Return to glory
History will record that Micheal Spurlock covered just 90 yards to return a kickoff for a touchdown Sunday. But really, the distance was much longer. It took nearly 32 seasons and 1,865 tries by 140 players since Tampa Bay's inaugural season in 1976. Those players carried the hopes of a franchise 37,395 yards - more than 21 miles.
But against the Atlanta Falcons, Spurlock gathered a kick at the Bucs 10-yard line, ducked behind the wedge, burst through a hole near the middle of the field and walked a tightrope down the right sideline until he ran into the history books. It figures.
In a season where so many players have gone from zeroes to heroes, a former quarterback plucked off another roster and with two stints on the practice squad makes the biggest play in a 37-3 rout to help the Bucs clinch their second NFC South title in three years.
"Somebody that nobody knew about - it's a great story for us," cornerback Ronde Barber said of Spurlock's feat. "It really typifies what this year has been: guys stepping up and coming out of nowhere. Greg White. Tanard Jackson, a rookie. Those kinds of stories are all over our team, and it's part of the reason we are where we are this year."
Where the Bucs are is 9-5 and holding the No. 4 seed in the NFC if the playoffs started today. Seattle (9-5), which lost to Carolina 13-10 on Sunday, owns the tiebreaker for the No. 3 seed because it beat Tampa Bay. Spurlock's first-quarter kickoff return helped give the Bucs a 14-3 lead and set off a wild celebration at Raymond James Stadium.

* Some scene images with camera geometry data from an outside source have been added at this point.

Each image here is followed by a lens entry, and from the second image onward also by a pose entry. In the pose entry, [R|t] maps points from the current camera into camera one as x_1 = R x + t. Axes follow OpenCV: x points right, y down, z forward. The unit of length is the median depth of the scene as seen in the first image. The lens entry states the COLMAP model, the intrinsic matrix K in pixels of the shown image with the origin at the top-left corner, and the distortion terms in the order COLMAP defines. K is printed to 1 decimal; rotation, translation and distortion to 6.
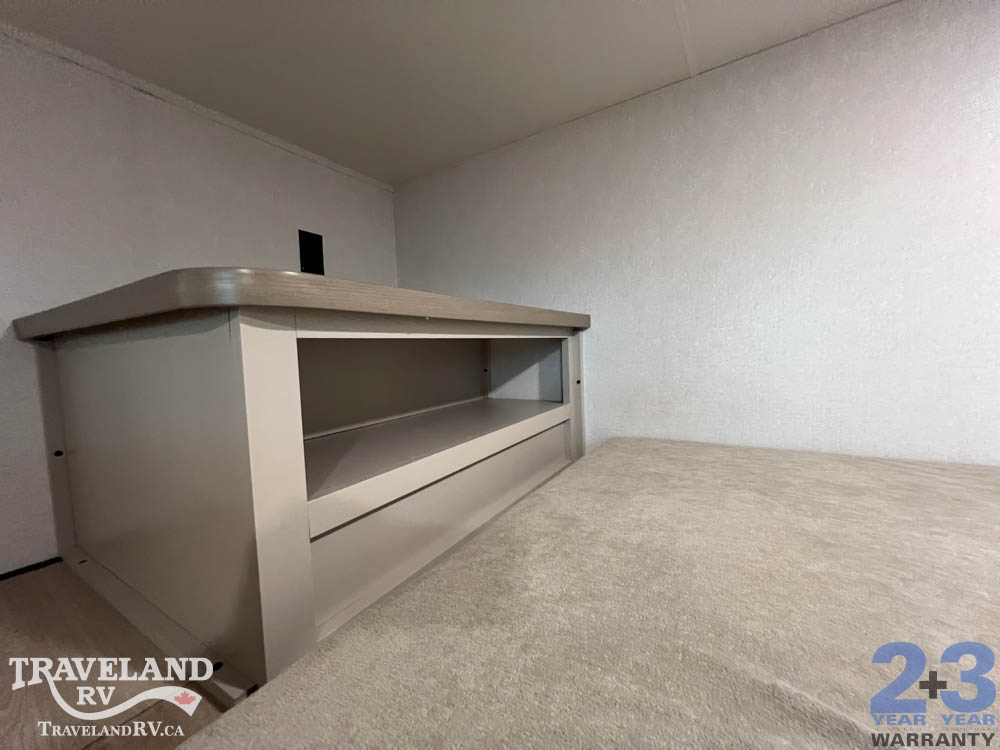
lens RADIAL K [[400.9, 0, 502.1], [0, 400.9, 373.2], [0, 0, 1]] dist [-0.001127, 0.000515]
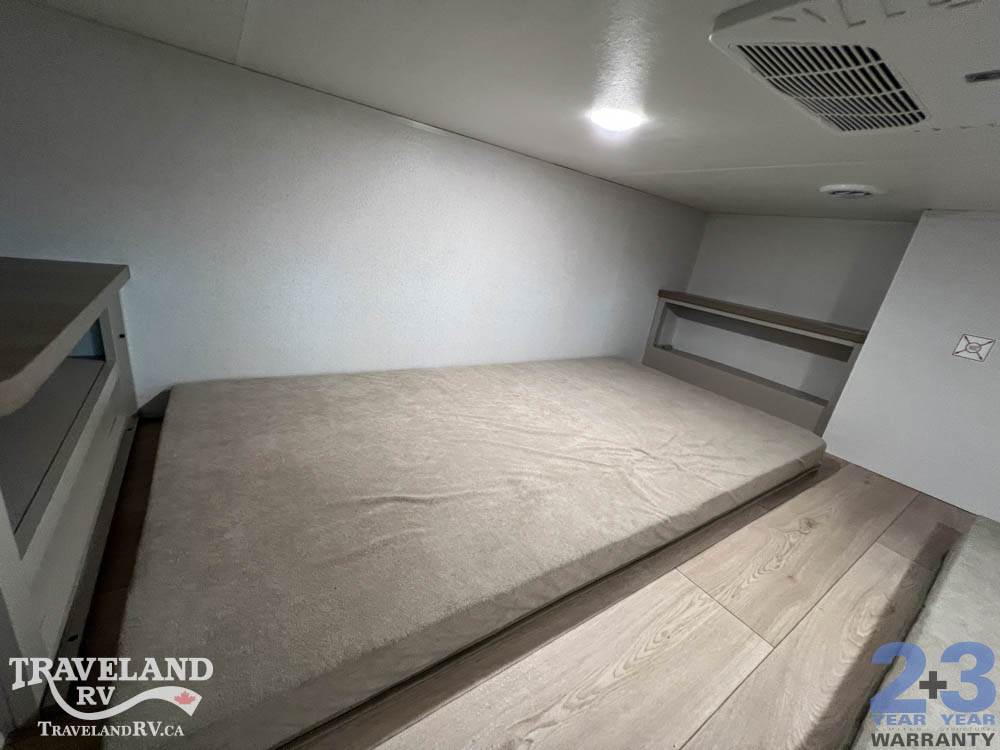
lens RADIAL K [[400.9, 0, 500.8], [0, 400.9, 373.6], [0, 0, 1]] dist [-0.001127, 0.000515]
pose [[0.394131, -0.195188, 0.898088, -0.632371], [-0.100595, 0.962154, 0.253259, -0.431492], [-0.913533, -0.190160, 0.359580, -0.362834]]
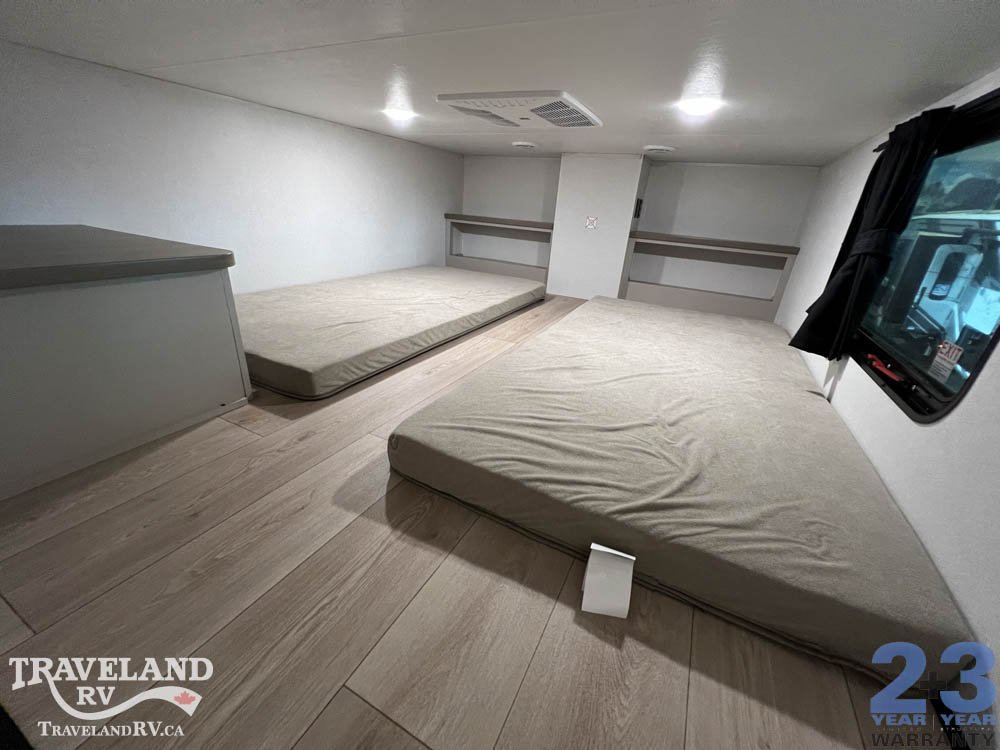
lens RADIAL K [[400.9, 0, 502.3], [0, 400.9, 374.7], [0, 0, 1]] dist [-0.001127, 0.000515]
pose [[-0.092133, -0.358395, 0.929013, -2.447837], [0.002859, 0.932882, 0.360171, -0.300149], [-0.995743, 0.035840, -0.084924, -0.459018]]
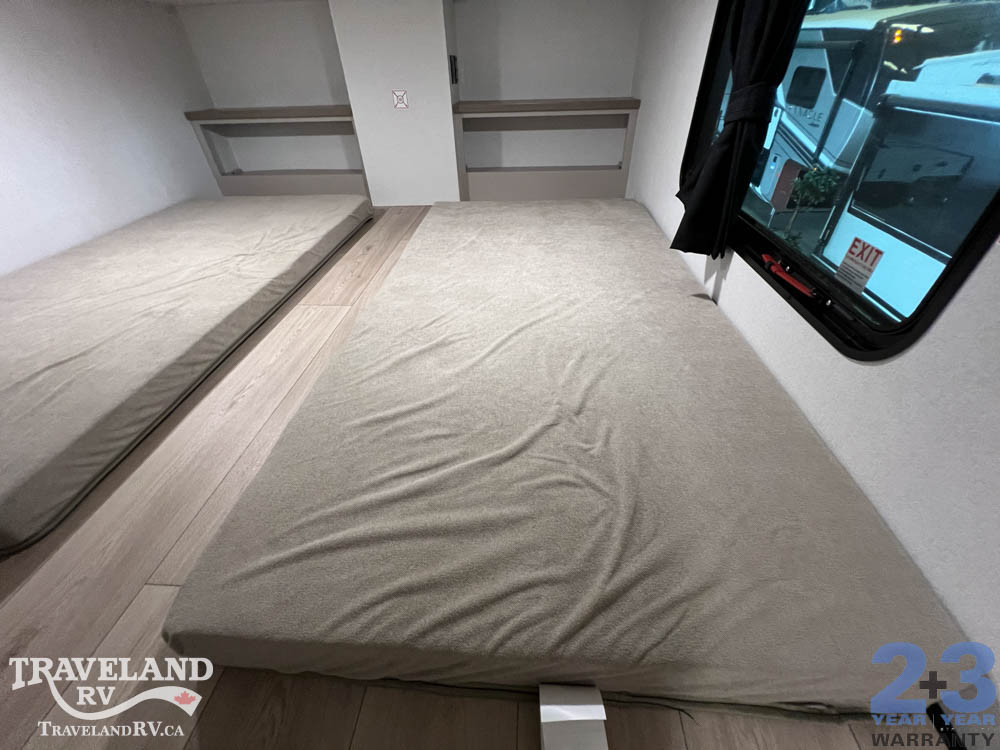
lens RADIAL K [[400.9, 0, 501.9], [0, 400.9, 373.3], [0, 0, 1]] dist [-0.001127, 0.000515]
pose [[-0.471971, -0.497870, 0.727577, -1.742659], [0.109997, 0.785575, 0.608911, -0.424635], [-0.874725, 0.367420, -0.316005, -0.738885]]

And it came just moments after Barber had set the tone on the third play of the game by returning an interception of Falcons quarterback Chris Redman 29 yards for a touchdown. The two plays took the fight out of the Falcons (3-11), reeling from a week that included suspended quarterback Michael Vick being sentenced to 23 months in prison for running a dog fighting ring, a loss to New Orleans last week and the abrupt resignation Tuesday of coach Bobby Petrino, who accepted the coaching job at Arkansas. "It's definitely a battered team over there. A team in the dumps, really," Barber said. "We wanted to keep them there."

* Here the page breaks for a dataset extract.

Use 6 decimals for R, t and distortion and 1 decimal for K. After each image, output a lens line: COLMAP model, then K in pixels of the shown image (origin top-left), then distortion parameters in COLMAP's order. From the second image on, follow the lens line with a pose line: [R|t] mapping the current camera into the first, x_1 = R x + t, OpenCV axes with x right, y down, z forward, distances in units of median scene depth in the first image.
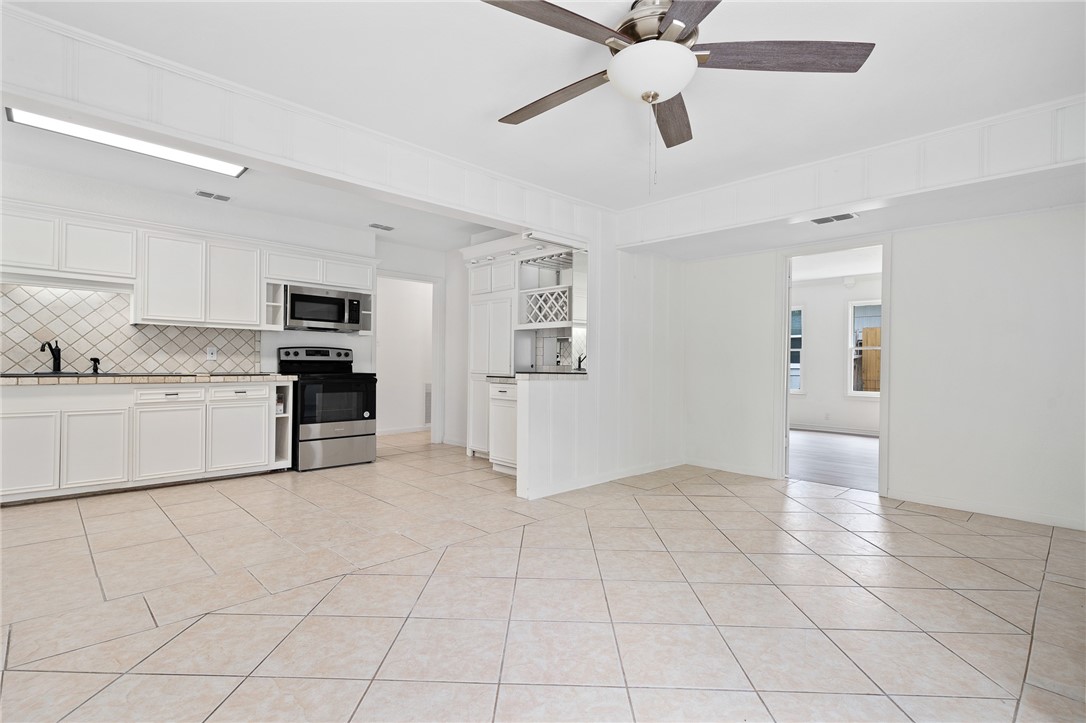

Playing under interim coach Emmitt Thomas, the Falcons were dominated in every phase of the game. Tampa Bay's defense forced four turnovers and allowed just 133 total yards. At one point late in the third quarter, Redman had completed as many passes to Falcons receivers (two) as he had to Bucs defensive backs (interceptions by Barber and Jermaine Phillips). He finished 4-of-15 for 34 yards and a passer rating of 0.0.
The performance of the defense, and Spurlock's kickoff return, overshadowed the return of quarterback Jeff Garcia, who missed the past two games with a lower back contusion. Garcia (15-of-25 for 109 yards with one touchdown and one interception) spent most of the day handing off to Earnest Graham, who set a club record by scoring a touchdown in his sixth straight game.

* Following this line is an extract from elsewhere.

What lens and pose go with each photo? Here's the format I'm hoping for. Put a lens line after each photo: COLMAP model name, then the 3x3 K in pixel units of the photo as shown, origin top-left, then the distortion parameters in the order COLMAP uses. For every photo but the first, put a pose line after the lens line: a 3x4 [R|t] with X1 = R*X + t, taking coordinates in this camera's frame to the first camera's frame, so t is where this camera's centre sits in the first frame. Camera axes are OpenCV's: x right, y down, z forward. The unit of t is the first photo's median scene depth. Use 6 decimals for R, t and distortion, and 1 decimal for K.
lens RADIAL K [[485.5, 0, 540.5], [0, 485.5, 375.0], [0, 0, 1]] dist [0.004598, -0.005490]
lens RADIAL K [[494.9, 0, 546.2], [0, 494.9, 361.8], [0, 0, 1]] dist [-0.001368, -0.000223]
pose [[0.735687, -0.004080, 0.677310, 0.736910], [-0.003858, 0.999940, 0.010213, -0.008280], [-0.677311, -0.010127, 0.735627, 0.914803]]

But by far, the afternoon belonged to Spurlock, who wasn't signed to the active roster until Nov. 1. A lot of emotions stirred as Spurlock blurred past the Tampa Bay sideline. Special teams coach Rich Bisaccia thought about his father, who died two years ago this week. "I ran down until I hit my knees," Bisaccia said. "I ran down as far as they would let me."
Jon Gruden prepared for the worst. "I just assumed he would step out of bounds or something would happen," he said. "I'm being serious."
Michael Clayton and Anthony Becht said they whiffed on their blocks but heard the crowd explode. Bucs vice president Ed Glazer heard the crowd and wondered what had happened because he was in the restroom, said his brother, Joel. "What was going through my mind?" Joel Glazer said. "I thought he was going to be tackled at the 1-yard line. I was jumping up and down. That just typifies the whole year - people stepping up, stepping in. Spurlock wasn't on the field at the beginning of the year. But again, it's just goal No. 1."
In March, as Joel Glazer talked about the disappointment of a 4-12 season in 2006 and his coach on the hot seat, he said his family wanted to see the franchise headed in the right direction. "It's exactly what we wanted to see," Joel Glazer said Sunday. "A lot of young guys starting to step up, a young offensive line, defensive linemen, safeties - it's been a lot of fun to watch this year so far."
It's a new year. With at least one happy return.